■ WHAT TO DO
Once you reach the line with "scroll(409, 369, down, 2)" in the material below, copy each line exactly up to and including the line with "scroll(682, 134, down, 5)", and skip the pictures.

■ EXCERPTED DATA
^^^^

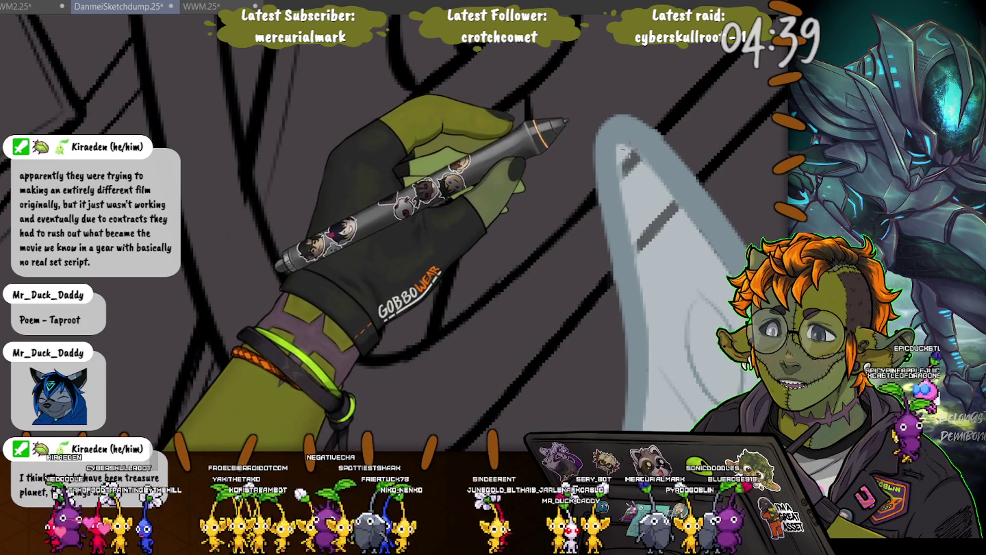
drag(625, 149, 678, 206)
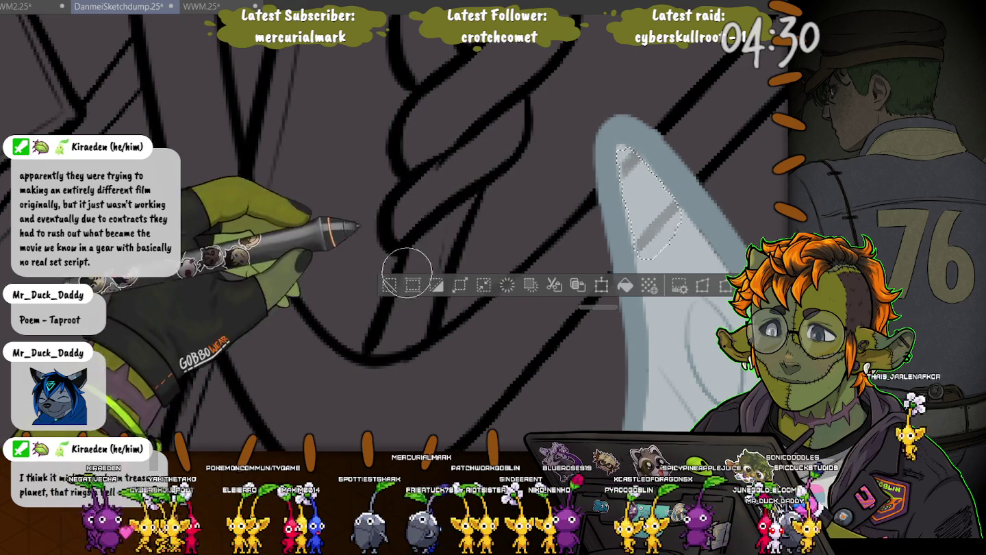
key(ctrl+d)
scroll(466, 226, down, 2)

^^^^

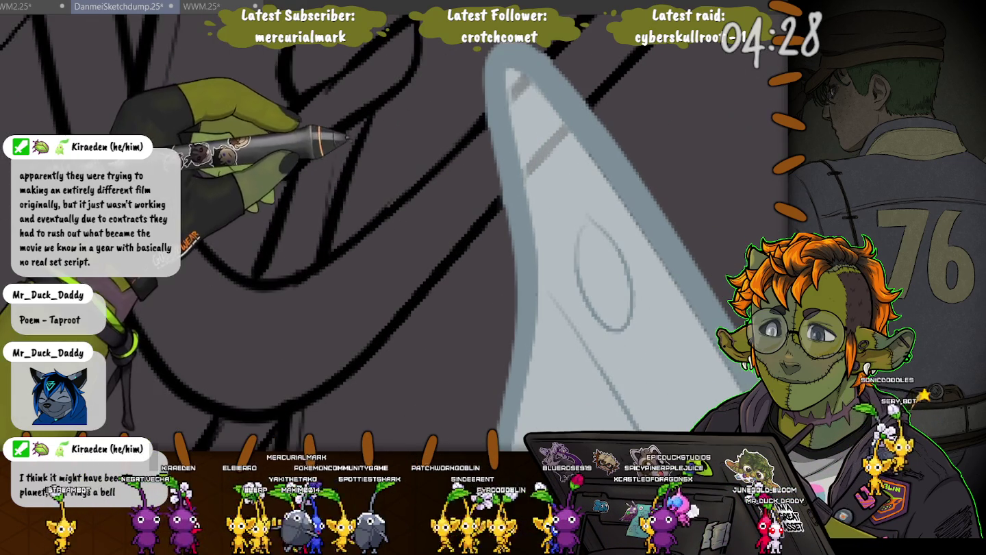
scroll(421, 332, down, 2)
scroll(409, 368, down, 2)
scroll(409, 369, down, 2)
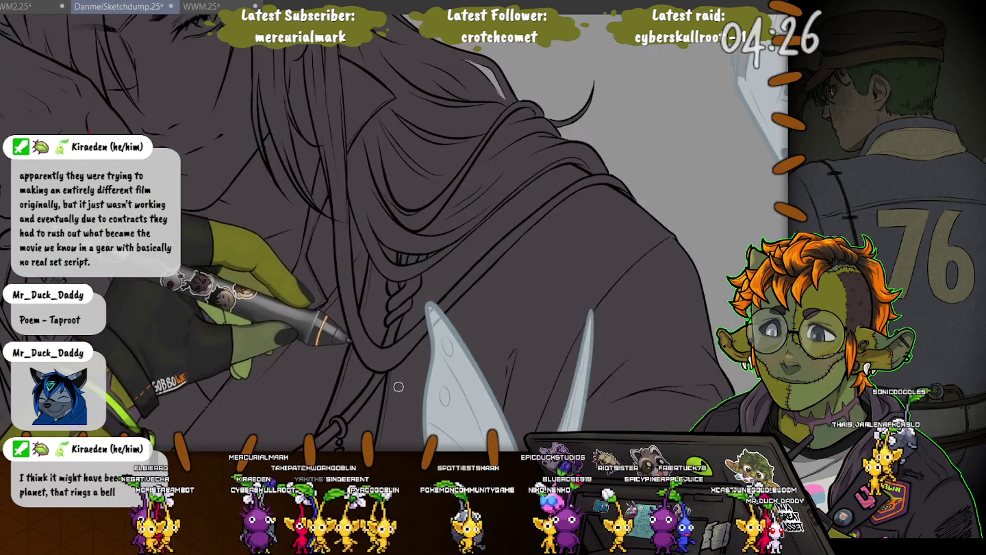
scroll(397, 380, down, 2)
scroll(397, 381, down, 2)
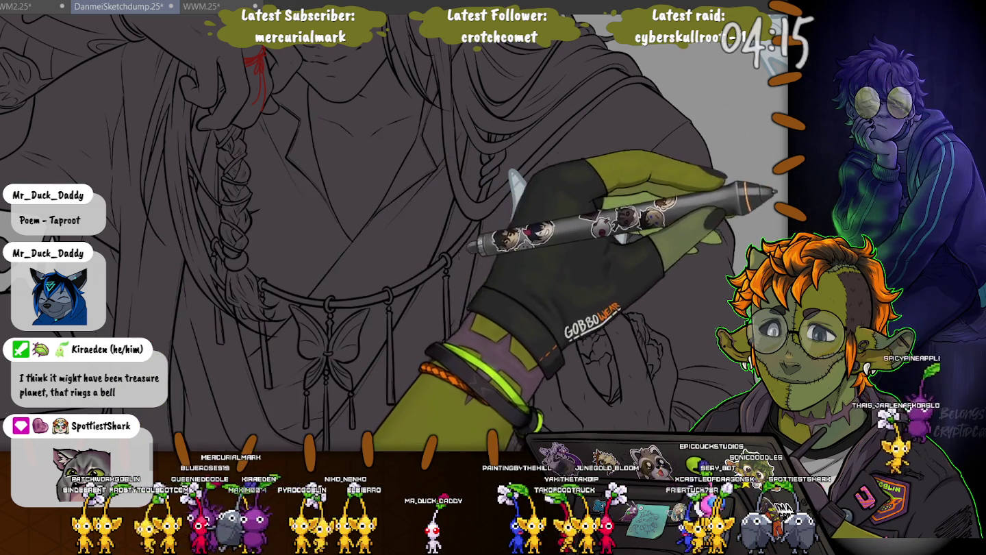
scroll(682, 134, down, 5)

^^^^

■ TASK SOLUTION
scroll(409, 369, down, 2)
scroll(397, 380, down, 2)
scroll(397, 381, down, 2)
scroll(682, 134, down, 5)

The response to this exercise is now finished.